Sub-section 2 indirectly defines who an interest director is:
a) Either one or two or combination of two directors have an interest of 2 or
more percent in another company they are interested parties and they are
required to disclose it to their company.
b) If they are partners, members or owners of another company.
The interest needs to be disclosed and the person having such interest has to be kept
away from a meeting regarding the transaction in which he has such interest. This
does not mean that we prevent you from acquiring interest (as long as it is below 2%).
Contract in contravention to these conditions is voidable at the option of the company.
Director may also be punished if he fails the disclosure requirements. (Dabhol –
Disclosure requirements do not apply to private companies)
A company cannot give a loan to a director, nor can it help the director procure a loan
from somewhere else (indirect loan).

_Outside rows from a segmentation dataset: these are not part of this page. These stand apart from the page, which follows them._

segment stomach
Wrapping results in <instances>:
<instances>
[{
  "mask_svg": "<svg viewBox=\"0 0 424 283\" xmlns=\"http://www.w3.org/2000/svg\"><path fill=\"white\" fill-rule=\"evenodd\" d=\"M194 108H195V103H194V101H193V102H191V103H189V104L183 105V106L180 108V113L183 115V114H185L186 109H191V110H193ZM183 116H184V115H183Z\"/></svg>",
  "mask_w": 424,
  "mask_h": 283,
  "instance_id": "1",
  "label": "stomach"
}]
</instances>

The exception is that if as part of employment
contract, there is a clause agreed to giving loan or where the shareholders have agreed
to it that a loan be given (same thing because appointment has to be approved).
Shareholders cannot pass a resolution effectuating a loan to an independent director.

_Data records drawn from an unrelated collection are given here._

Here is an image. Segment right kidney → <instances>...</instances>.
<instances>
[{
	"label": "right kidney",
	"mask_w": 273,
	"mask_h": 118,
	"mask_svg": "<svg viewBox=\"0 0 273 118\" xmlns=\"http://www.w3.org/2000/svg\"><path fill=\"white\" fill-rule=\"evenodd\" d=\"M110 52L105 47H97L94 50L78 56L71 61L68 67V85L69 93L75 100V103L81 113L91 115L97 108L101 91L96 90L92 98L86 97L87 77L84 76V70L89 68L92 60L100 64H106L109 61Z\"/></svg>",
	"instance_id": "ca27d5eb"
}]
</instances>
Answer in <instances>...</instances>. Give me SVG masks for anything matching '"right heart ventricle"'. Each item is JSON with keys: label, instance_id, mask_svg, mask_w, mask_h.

Exception applies to whole-time or managing directors.
Companies who provide loans in their ordinary course of business are also exempted.

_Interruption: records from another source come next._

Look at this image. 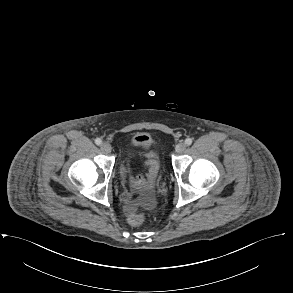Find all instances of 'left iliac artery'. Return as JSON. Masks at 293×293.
<instances>
[{
  "label": "left iliac artery",
  "mask_w": 293,
  "mask_h": 293,
  "mask_svg": "<svg viewBox=\"0 0 293 293\" xmlns=\"http://www.w3.org/2000/svg\"><path fill=\"white\" fill-rule=\"evenodd\" d=\"M192 142H193V141H192L191 138H187V139L185 140V144L188 145V146L191 145Z\"/></svg>",
  "instance_id": "44dca946"
}]
</instances>
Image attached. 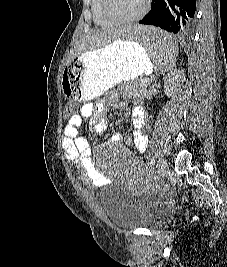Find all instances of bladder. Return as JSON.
<instances>
[{
    "label": "bladder",
    "mask_w": 227,
    "mask_h": 267,
    "mask_svg": "<svg viewBox=\"0 0 227 267\" xmlns=\"http://www.w3.org/2000/svg\"><path fill=\"white\" fill-rule=\"evenodd\" d=\"M109 221L121 228H158L168 219V206L154 200L151 194L138 195L113 185L101 197Z\"/></svg>",
    "instance_id": "31cf9c89"
}]
</instances>
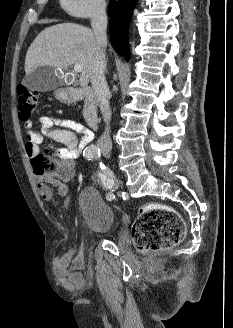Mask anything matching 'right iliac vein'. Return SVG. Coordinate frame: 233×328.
I'll use <instances>...</instances> for the list:
<instances>
[{"instance_id":"1","label":"right iliac vein","mask_w":233,"mask_h":328,"mask_svg":"<svg viewBox=\"0 0 233 328\" xmlns=\"http://www.w3.org/2000/svg\"><path fill=\"white\" fill-rule=\"evenodd\" d=\"M102 150V153L105 155V156H110L111 154V149L109 147H102L101 148ZM118 182L115 184V187H118Z\"/></svg>"}]
</instances>
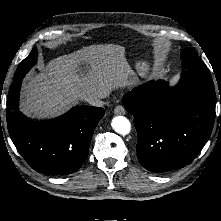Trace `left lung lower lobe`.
<instances>
[{"label":"left lung lower lobe","mask_w":221,"mask_h":221,"mask_svg":"<svg viewBox=\"0 0 221 221\" xmlns=\"http://www.w3.org/2000/svg\"><path fill=\"white\" fill-rule=\"evenodd\" d=\"M122 103L134 115L138 160L152 172L190 164L212 132L215 90L206 71L185 69L171 88L149 81L126 93Z\"/></svg>","instance_id":"left-lung-lower-lobe-1"}]
</instances>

Also, a loan made by holding company to its wholly owned subsidiary provided that
the money is utilized towards principle business activities.
Section 188
Transactions can still be entered into with related parties, provided that the Board
consents to it.
When it is just the director on his own as an interested party; 188 includes director as
an interested party; interested director has a different implication than a director as a
related party. Related party director will be one who enters into related party
transaction under 2 (76)).
Consent of board or if Board is not there the general body i.e., shareholders (which is
difficult but not impossible) of the company, related party transactions (defined in 2
(76)) cannot be held.
Arm’s length basis: Dealing with a related party as you would with an unrelated party.
You still do your DD.
If a related party transaction is entered into by board or general body (which reserves
some related party transactions for its purview by way of proviso one which says that
if the transaction is beyond a certain sum we get to scrutinize, that cannot be voided
by the board), it is voidable on the behest of the general body or board as the case
may be.
STEPS:
Step 1:
S.184 – It is different from S.149 which provides for qualifications of a director
(mostly. Independent directors)
- Qualification is different from disclosure (the persons affected by S.184 are
already directors)
Step 2:
S.184(2) – in the event an interested director participates in a meeting, he/she is hit by
S.184. If such an interested director participates, the contract is voidable at the option
of the company.
Scenario: If the wife of a director is in the board of another company, that may be an
‘interest’ for an (independent) director, it would not be hit by S.184, since this section
covers the ‘pecuniary interest’ of the director.
Step 3:
If the transaction is between persons mentioned in S.2(76) i.e. “Related parties” then
it may be hit by Section 188.
S.188 includes independent directors and is any of the topics provided in S.188(1) are
part of the agenda of the meeting (post all disclosure requirements) then next will be –
Step 4:
Where we check for “Arms Length Transaction” as provided in provisio 4.
If it is an arms length transaction, then S.188 will not apply.
Step 5:
In the event it is not an arms length transaction then, we need to check the approval
and whether if it was given by the BoD or in AGM [S.188(1)].
Step 6:
Somewhat an exception, provisio 3 provides that there is no conflict if 90% of the
members of the company are relatives of the promoters.